Пацюк встал и прошелся по кабинету.
Ничего особенного, кабинет — каких тысячи. Он сам успел
пересидеть в нескольких, заполняя протоколы обысков. Зрелище — забавнее не
придумаешь. Как, право, смешно иногда выглядят самые обыкновенные вещи, когда
их застаешь врасплох! При обыске они вдруг становятся похожими на застигнутых
на месте интимного преступления любовников. И почти всегда хранят какую-то не
совсем приличную тайну. Впрочем, точно так же, как и люди…
Воровато оглянувшись на дверь, Пацюк выдвинул ящики
письменного стола. В верхнем не было ничего особенного — так, офисные радости:
от амбарных книг до скрепок. Зато в нижнем!.. На самом дне небрежно валялись
какие-то странные фигурки. Пацюк вытащил одну из фигурок и поднес к лицу. Черт
возьми, да это кукла, надо же, какая гадость! — затвердевший воск, подобие
одежды, кончики обуглившихся спичек вместо глаз. Да к тому же подушечка с
иголками! И не просто с иголками, а с сапожными иглами.
Уж не отделение ли “Актер и режиссер кукольного театра”
заканчивала Марина?
Пацюк повертел жалкий комок воска в руках и решил, что —
нет.
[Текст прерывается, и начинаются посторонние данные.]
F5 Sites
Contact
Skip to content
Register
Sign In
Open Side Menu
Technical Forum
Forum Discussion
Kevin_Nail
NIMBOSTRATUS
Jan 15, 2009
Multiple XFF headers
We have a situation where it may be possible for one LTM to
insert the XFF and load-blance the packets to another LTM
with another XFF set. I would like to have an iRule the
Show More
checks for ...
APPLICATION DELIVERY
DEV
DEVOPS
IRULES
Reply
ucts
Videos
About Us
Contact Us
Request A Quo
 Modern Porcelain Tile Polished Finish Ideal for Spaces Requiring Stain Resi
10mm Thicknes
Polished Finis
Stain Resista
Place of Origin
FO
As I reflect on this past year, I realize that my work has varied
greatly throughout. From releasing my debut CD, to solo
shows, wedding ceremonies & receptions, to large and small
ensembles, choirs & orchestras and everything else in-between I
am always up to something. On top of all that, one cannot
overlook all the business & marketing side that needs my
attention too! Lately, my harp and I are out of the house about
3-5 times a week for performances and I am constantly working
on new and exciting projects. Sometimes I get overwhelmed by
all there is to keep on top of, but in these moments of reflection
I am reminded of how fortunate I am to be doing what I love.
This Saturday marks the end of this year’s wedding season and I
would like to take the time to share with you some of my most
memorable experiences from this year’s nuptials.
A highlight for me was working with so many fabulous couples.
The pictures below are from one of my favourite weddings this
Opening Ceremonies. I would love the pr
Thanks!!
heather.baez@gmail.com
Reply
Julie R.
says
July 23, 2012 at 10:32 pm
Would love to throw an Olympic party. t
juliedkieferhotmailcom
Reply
Уж слишком непрезентабельны были поделки, ничего общего с хрустальным
совершенством основной экспозиции…
Шорох за дверью заставил Пацюка бросить фигурку обратно в
ящик и отпрыгнуть от стола.
Когда в кабинет вплыла Марина с кофе, он уже чинно сидел на
диване.
— Не скучали? — спросила Марина.
— Что вы!
— Кофе готов. Прошу. Вам с сахаром или без?
— С сахаром.
— Все мужчины обожают сахар. Мой подл… — Марина
неожиданно помрачнела. — Кое-кто так и называет возлюбленных: “Мой сахарок”.
А вы как называете свою девушку?
— Ангел, — секунду подумав, ответил Пацюк.
— Тоже неплохо. Но “мой сахарок” звучит гораздо
интимнее. А ангелы принадлежат всем. Вы не находите?
— Нахожу.
Пацюк действительно находил, что Марина неглупа и даже в какой-то
мере философична. Ангелы принадлежат всем, тут она права. Это национальное
достояние.
— Значит, вы знали девушку, — в который раз
безуспешно начал Пацюк, отхлебывая кофе.
— Шапочное знакомство, поверьте. — Марина
скрипнула зубами. — Если бы она не заявилась сюда в один из понедельников…
Дожидалась открытия этой своей конторы, видите ли… Я была бы избавлена от этого
знакомства. Равно как и…
Она не договорила.
— Если вы хотите узнать о ней побольше, я могу
порекомендовать вам одного человека. Он очень, очень близко с ней знаком.